Aufpreis? Die Boxed-Version ist bei *allen* Ryzen-CPUs günstiger oder genau so teuer, wie die Tray-Version.


----------



## Tim1974 (14. April 2017)

*AW: AM4-Kühler und boxed-Kühler, erste Erfahrungen?*

Jepp, aber bei manchen ist eben kein Lüfter dabei, ich glaube z.B. bei manchen X-Versionen nicht.


----------



## tobse2056 (14. April 2017)

*AW: AM4-Kühler und boxed-Kühler, erste Erfahrungen?*



TohruLP schrieb:


> Aufpreis? Die Boxed-Version ist bei *allen* Ryzen-CPUs günstiger oder genau so teuer, wie die Tray-Version.
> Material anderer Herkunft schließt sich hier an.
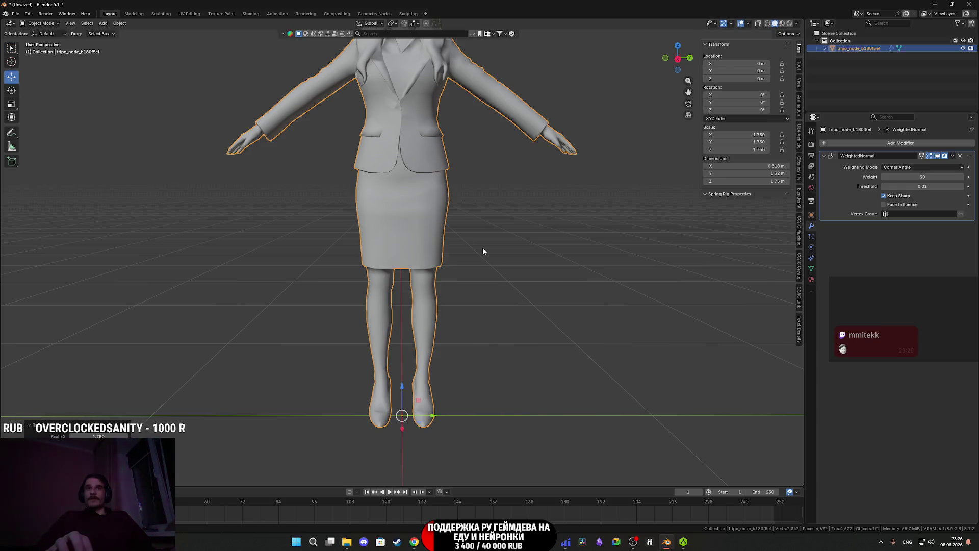
pyautogui.keyDown('shift'); pyautogui.moveTo(506, 256); pyautogui.dragTo(438, 348, button='middle'); pyautogui.keyUp('shift')
pyautogui.click(120, 23)
pyautogui.moveTo(142, 41)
merke grad.. bei den R5 und  R7  1700.. sind die echt grünstiger   

aber beim 1700x  zahlst du ~40 euro aufpreis , beim 1800x  sogar 45 € wobei das auch der Wraith Max ist

Ich hab mich verlesen , i'm Sorry  =D


----------



## Majofan21 (16. April 2017)

*AW: AM4-Kühler und boxed-Kühler, erste Erfahrungen?*

Also ich hab den noch nicht, kann aber demnächst mal sagen wie laut der bei mir dann ist. 
Laut Internetberichten soll er ja ganz angenehm sein auch weil der Ton eher tief ist und somit nicht so unangenehm.


----------



## Tim1974 (16. April 2017)

*AW: AM4-Kühler und boxed-Kühler, erste Erfahrungen?*

Das wäre echt der Hammer, wenn der boxed-Kühler so gut ist, daß man keinen teuren Extrakühler nachkaufe muß um ein flüsterleises System zu haben.
Allerdings würde ich den R7-1700 vermutlich schon auf 3,5 GHz übertakten wollen, ob der boxed-Kühler das schafft und dabei noch leise bleibt...?


----------



## tobse2056 (16. April 2017)

*AW: AM4-Kühler und boxed-Kühler, erste Erfahrungen?*

Da die Boxedversion sowieso günstiger ist als die Tray kann man es doch einfach ausprobieren und wenn es einen zu laut ist  immer noch tauschen (Ausser beim 1700x und 1800x)..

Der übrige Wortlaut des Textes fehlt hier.